→ **ABOUT THIS TASK**: Find every line below with the word "wall" in it, and copy each one.

→ **DATA PROVIDED**:
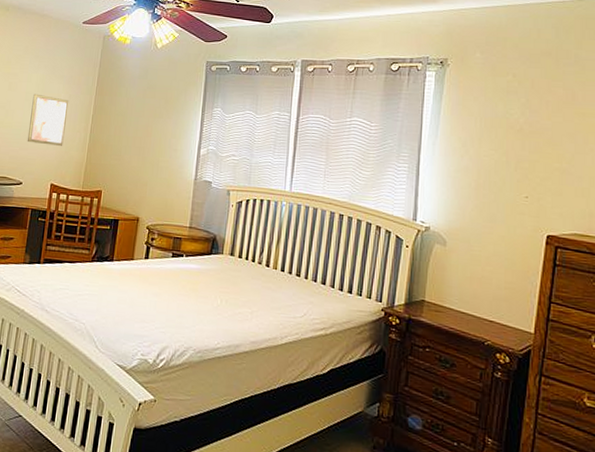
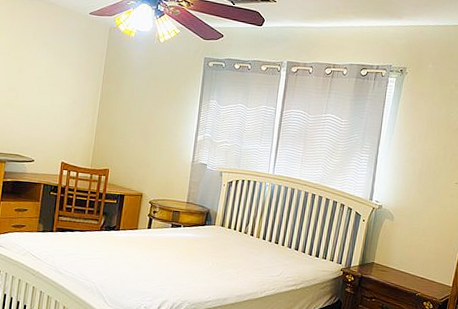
wall art: present [27,93,69,146] -> none [37,78,78,128]

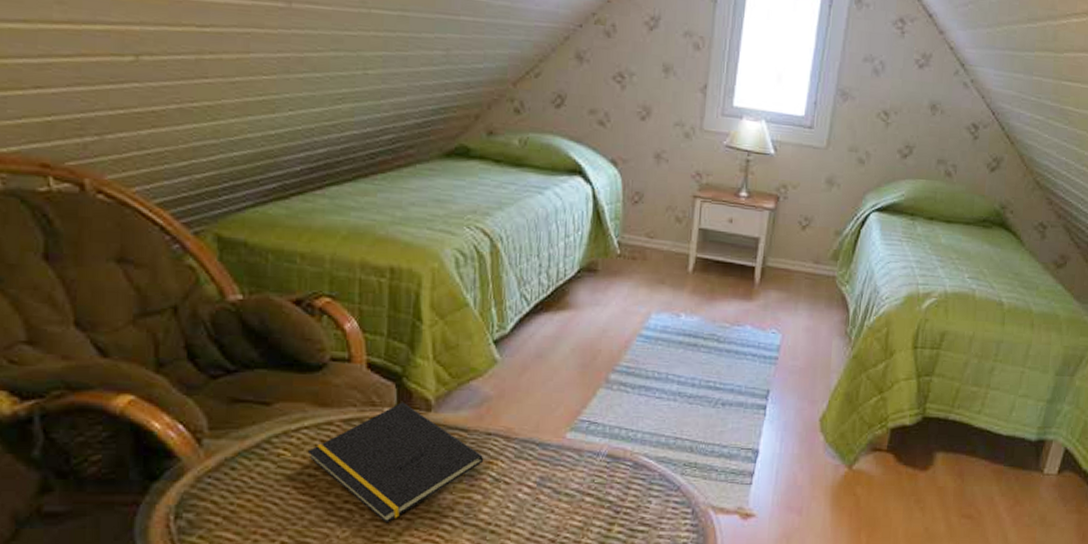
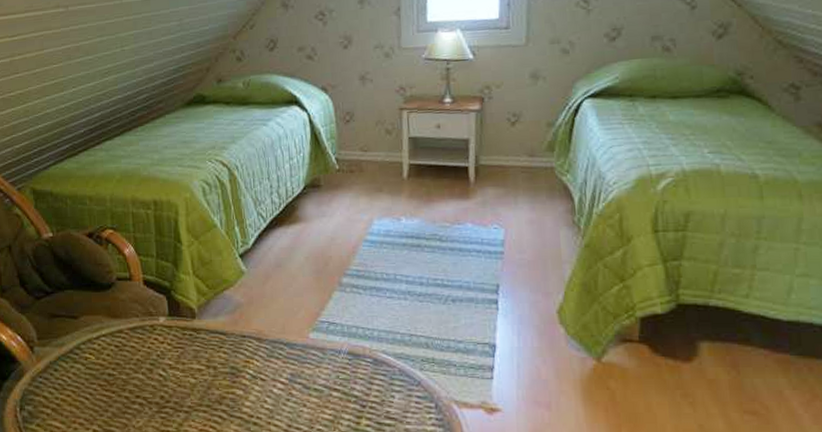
notepad: present [307,402,484,524] -> none [106,312,242,416]

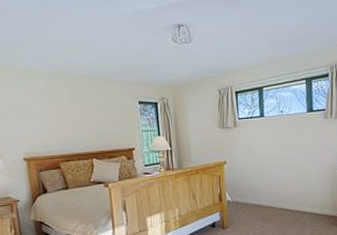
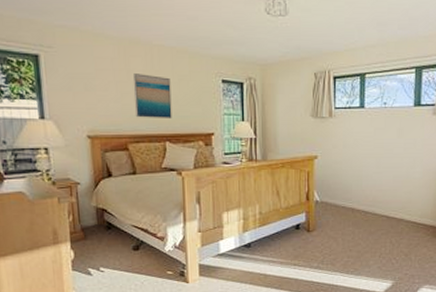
wall art: none [61,101,97,140] -> present [133,74,172,120]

→ **RESPONSE BELOW**:
wall art: present [27,93,69,146] -> none [37,78,78,128]
wall art: none [61,101,97,140] -> present [133,74,172,120]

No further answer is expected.